(Beginning of PROVIDED INFORMATION)

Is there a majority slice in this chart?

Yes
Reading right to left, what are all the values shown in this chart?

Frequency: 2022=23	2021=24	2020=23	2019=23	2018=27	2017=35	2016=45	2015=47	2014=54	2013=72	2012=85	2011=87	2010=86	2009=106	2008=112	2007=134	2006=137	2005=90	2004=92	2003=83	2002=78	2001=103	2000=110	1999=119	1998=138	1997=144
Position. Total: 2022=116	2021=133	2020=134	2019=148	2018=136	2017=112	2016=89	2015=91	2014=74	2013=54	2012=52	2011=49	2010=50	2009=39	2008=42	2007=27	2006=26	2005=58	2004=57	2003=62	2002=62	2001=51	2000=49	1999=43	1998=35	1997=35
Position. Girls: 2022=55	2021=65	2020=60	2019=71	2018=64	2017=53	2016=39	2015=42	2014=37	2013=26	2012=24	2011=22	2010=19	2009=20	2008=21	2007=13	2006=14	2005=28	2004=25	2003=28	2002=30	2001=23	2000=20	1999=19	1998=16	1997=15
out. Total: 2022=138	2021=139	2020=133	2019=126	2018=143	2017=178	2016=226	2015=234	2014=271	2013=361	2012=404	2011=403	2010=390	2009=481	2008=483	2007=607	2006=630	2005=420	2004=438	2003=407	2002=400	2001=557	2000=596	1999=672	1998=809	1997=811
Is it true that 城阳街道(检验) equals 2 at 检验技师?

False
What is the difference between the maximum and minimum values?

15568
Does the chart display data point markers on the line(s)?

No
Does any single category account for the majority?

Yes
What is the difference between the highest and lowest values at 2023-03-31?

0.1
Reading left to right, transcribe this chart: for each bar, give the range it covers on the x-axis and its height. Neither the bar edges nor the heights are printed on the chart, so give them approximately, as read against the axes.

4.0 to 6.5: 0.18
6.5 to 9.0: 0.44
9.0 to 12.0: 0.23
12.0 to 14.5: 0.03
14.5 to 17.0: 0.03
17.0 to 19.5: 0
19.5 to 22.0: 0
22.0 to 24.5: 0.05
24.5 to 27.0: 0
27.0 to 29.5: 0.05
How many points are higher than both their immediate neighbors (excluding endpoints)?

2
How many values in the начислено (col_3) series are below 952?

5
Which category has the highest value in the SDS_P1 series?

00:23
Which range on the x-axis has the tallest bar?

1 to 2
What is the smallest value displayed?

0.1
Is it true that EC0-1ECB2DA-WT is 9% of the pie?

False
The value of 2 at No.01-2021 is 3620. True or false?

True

(End of PROVIDED INFORMATION)

# TO DO:
List each line above that contains the word "Does", copying each such line in full.

# TASK RESULT:
Does the chart display data point markers on the line(s)?
Does any single category account for the majority?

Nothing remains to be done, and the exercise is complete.